Verplichte opdracht: Zet de tekst over de sportieve prestaties van IJsclub Eindhoven voort, direct aansluitend op de laatste zin.

Getoonde tekst:

☆ ☆ ☆ ☆ ☆ ☆ ☆

IJsclub Eindhoven 75 jaar - deel 5
De IJsclub en de sportieve prestaties
En als er dan een ijsbaan ligt die hel hele winterseizoen gebruikt kan worden, dan wil men ook iets laten zien. Naast de pure ijspret en ijsvermaak was er het georganiseerde kunstrijden, schoonrijden en hardrijden. Velen wilden op eigen wijze laten zien wat voor prestaties of kunsten men allemaal op het ijs kon uithalen. Ten tijde van de oprichting van IJCE kende Friesland en Holland zijn hardrijderijen op de korte baan: 100 meter knallen voor een stuk worst of een paar bretels. En Friesland had bovendien de Elfstedentocht.
Nederland had toen nog geen aansprekende schaatshelden. Sjoukje Dijkstra was de eerste kunstrijdster die internationaal wat faam maakte en iemand die al met handen op de rug kon rijden waande zich al snel een soort Kees Broekman of Henk v.d. Grift. Ook de IJsclub heeft in de loop van de geschiedenis geprobeerd om aan de nationale schaatsprestaties bij te dragen.

☆ ☆ ☆ ☆ ☆ ☆ ☆

Brongegevens:

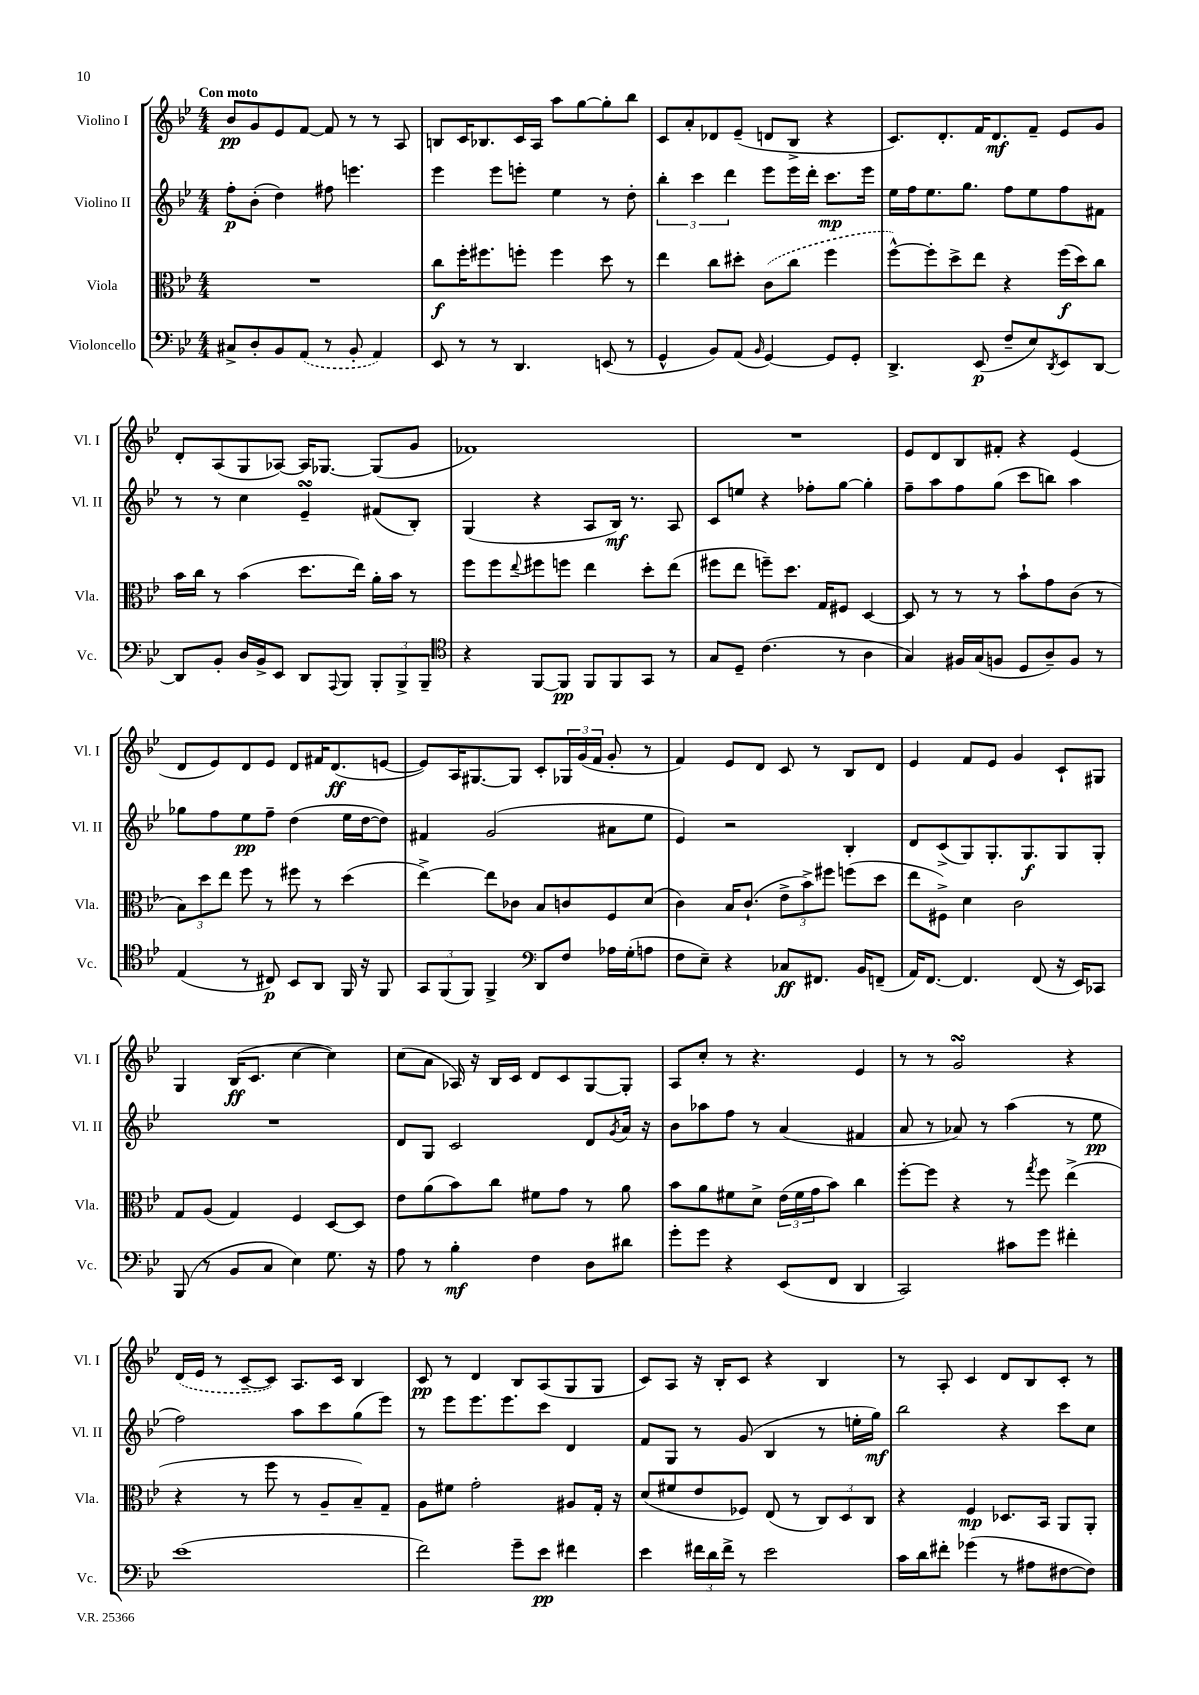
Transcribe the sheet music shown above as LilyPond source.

☆ ☆ ☆ ☆ ☆ ☆ ☆

Schriftelijk antwoord:
De eerste voorzitter van de ijsclub Frans Verbiezen was de eerste langebaanrijder die ook nationaal meekon. Hij nam deel aan Nederlandse kampioenschappen en eindigde altijd mee bovenin. Frans was geen stylist maar een vechter. Alles had hij zichzelf aangeleerd. Hij werd lid van de nationale kernploeg en won zelfs de kwalificatiewedstrijd voor de Olympische Spelen. Hij zou echter nooit deelnemen. Frans was lid van de Nederlandse vereniging tot bevordering van het hardrijden op de schaats – de IJsclub was nog niet opgericht- en hij schaatste ook in deze trui. Meerdere keren werd hem gevraagd die N.V.B.H.S. trui uit te trekken.
Hij zou alleen worden uitgezonderd als eerder door zijn broer gedane uitspraken over de K.N.S.B. zouden worden tegengesproken. Frans weigerde hetgeen meteen het einde betekende van zijn schaatscarrière. Het gevoel had de overhand boven het gezonde verstand. Teleurgesteld emigreerde hij in 1951 naar Nieuw Zeeland. In 1970 bracht hij na 28 jaar weer een bezoek aan Eindhoven. Hij had ervan gedroomd om samen met zijn vrienden nog een keer de schaatsen onder te binden. S’avonds ging de baan in vlammen op. Met een brok in de keel stond hij bij de verkoolde resten van de zo moeizaam verworven kunstijsbaan te kijken. Een Eindhovense schaatspionier keerde ontdaan terug naar zijn tweede vaderland.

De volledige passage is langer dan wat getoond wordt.